英イングランド出身のザ・ゾンビーズは、1964年にデビューした。
彼らもまた当時のブリティッシュ・インヴェイジョン(イギリスのロックバンドによるアメリカへの侵略)の一角を担ったが、特にゾンビーズはデビュー・シングルがいきなり全米2位(全英12位)となるなど、本国よりもむしろアメリカでブレイクした。
英・米でそれぞれシングル曲を中心に編集した1stアルバムを1枚ずつ出した後、1968年に2ndアルバムとして当時流行中だった〈コンセプト・アルバム〉のスタイルで作られた『オデッセイ・アンド・オラクル』をリリースする。メロトロンを使うなど実験的なサウンドも面白いが、楽曲も充実している。ビーチ・ボーイズの『ペット・サウンズ』にも比肩する、コンセプト・アルバムの名盤の筆頭に挙げられる作品だ。
しかし残念ながらこのアルバムの制作中にバンド内の人間関係が悪化し、アルバムがリリースされる前に解散してしまった。
ストーンズやビートルズ、ザ・フーなどとも違う、独特の色気がゾンビーズのいくつかの名曲から感じられる。ひねりのある歌メロのポップ・センスもまた冴えたものだ。
以下はわたしがお薦めする、最初に聴くべきゾンビーズの至極の名曲5選です。
She’s Not There
ゾンビーズのデビュー・シングルで、バンドの中心人物だったキーボードのロッド・アージェントの作。イギリスでは12位ながら、アメリカでは全米2位といういきなりの大ヒットをぶちかました。
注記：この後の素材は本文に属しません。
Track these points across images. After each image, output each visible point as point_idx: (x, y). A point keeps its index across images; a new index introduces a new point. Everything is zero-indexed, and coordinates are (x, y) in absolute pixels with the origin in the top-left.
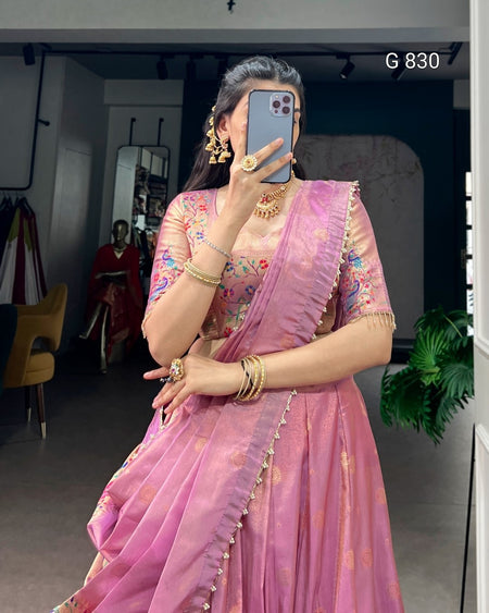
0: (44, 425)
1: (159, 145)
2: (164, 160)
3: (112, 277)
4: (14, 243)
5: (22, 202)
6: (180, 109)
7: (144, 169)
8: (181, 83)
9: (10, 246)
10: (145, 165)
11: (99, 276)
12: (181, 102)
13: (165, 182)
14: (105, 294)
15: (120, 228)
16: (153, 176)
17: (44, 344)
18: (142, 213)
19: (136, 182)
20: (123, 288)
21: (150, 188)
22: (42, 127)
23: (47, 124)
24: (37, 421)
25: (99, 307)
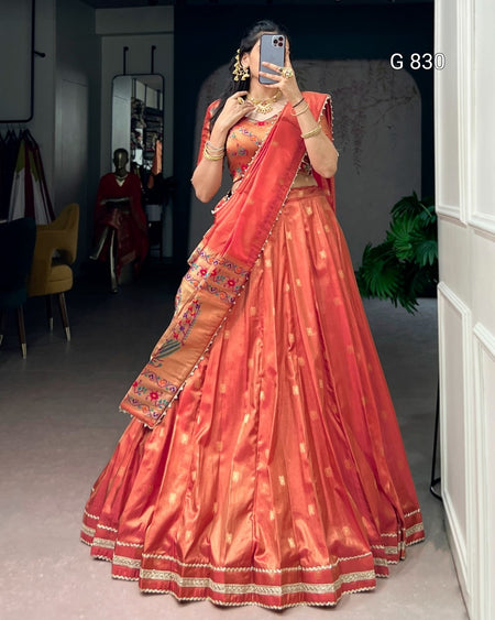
0: (67, 329)
1: (152, 73)
2: (158, 91)
3: (117, 203)
4: (22, 173)
5: (26, 134)
6: (171, 36)
7: (138, 101)
8: (171, 9)
9: (18, 176)
10: (140, 96)
11: (103, 203)
12: (172, 28)
13: (161, 114)
14: (111, 219)
15: (120, 156)
16: (149, 108)
17: (62, 258)
18: (140, 147)
19: (132, 114)
20: (127, 213)
21: (145, 121)
22: (38, 59)
23: (43, 55)
24: (61, 325)
25: (106, 231)
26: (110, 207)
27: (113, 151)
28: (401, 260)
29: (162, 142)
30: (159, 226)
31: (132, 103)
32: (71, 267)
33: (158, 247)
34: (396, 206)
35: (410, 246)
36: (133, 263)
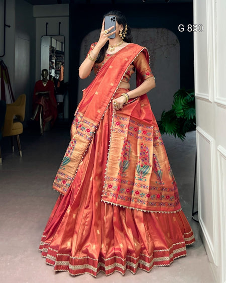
0: (20, 152)
1: (59, 35)
2: (62, 43)
3: (43, 94)
6: (68, 18)
7: (53, 47)
8: (67, 5)
10: (54, 45)
11: (37, 94)
12: (68, 14)
13: (63, 53)
14: (40, 101)
15: (45, 73)
16: (58, 51)
17: (18, 119)
18: (53, 69)
19: (50, 53)
20: (48, 98)
21: (56, 56)
22: (7, 28)
23: (9, 26)
24: (17, 150)
25: (38, 107)
26: (40, 96)
27: (41, 70)
28: (178, 117)
29: (64, 66)
30: (62, 104)
31: (50, 48)
32: (22, 123)
33: (62, 114)
34: (176, 93)
35: (182, 111)
36: (50, 121)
従来のポップスの体裁を纏いながらも、その破れ目から意外な展開が顔をのぞかせるような、ぐんにゃり系ひねりポップスだ。
Tell Her No
アージェント作の3枚目のシングル。全英42位、全米6位とこれも圧倒的にアメリカで支持された。これもまたすごく風変わりなポップスだけど、ちゃんとキャッチーだから凄い。
I Love You
ベーシストのクリス・ホワイト作。シングル「お好きな時に(Whenever You’re Ready)」のB面としてリリースされた。
イギリスではヒットしなかったが、日本ではグループサウンズのザ・カーナビーツが1967年に「好きさ 好きさ 好きさ」という邦題で日本語カバーをリリースし、大ヒットした。
Care of Cell 44
当時大流行したコンセプト・アルバムの中でも特に素晴らしい完成度と美しさを誇る名盤2nd『オデッセイ・アンド・オラクル(Odessey and Oracle)』のオープニング・トラック。
刑務所に入っているらしい恋人の女性に宛てた手紙という体裁で「もうすぐ君が帰ってくるからすごくワクワクしてるんだ」と歌う、これまた風変わりな設定の歌詞だ。休日の朝に聴くのにぴったりな、爽やかな楽曲。
Time of the Season
『オデッセイ・アンド・オラクル』からのシングルで、全米3位の大ヒットとなった代表曲。間違いなくこの曲がゾンビーズの最高傑作だ。
カナダでも1位になったが、なのになぜかイギリスでは当時まったくチャート入りしなかったのが逆に驚きだ。
日本でもCMに使われるなど人気の高い曲だ。なにか20年ぐらい前の邦画のエンディング曲にも使われていた記憶があるけれども、あれはなんの映画だっけな。うーん、思い出せない。。
入門用にゾンビーズのアルバムを最初に聴くなら、ベスト盤もいいけれども、コンセプト・アルバムの名盤『オデッセイ・アンド・オラクル』の方をお薦めしたい。これが気に入らなければ、もうそれ以上ゾンビーズを聴いてみても仕方がないように思う。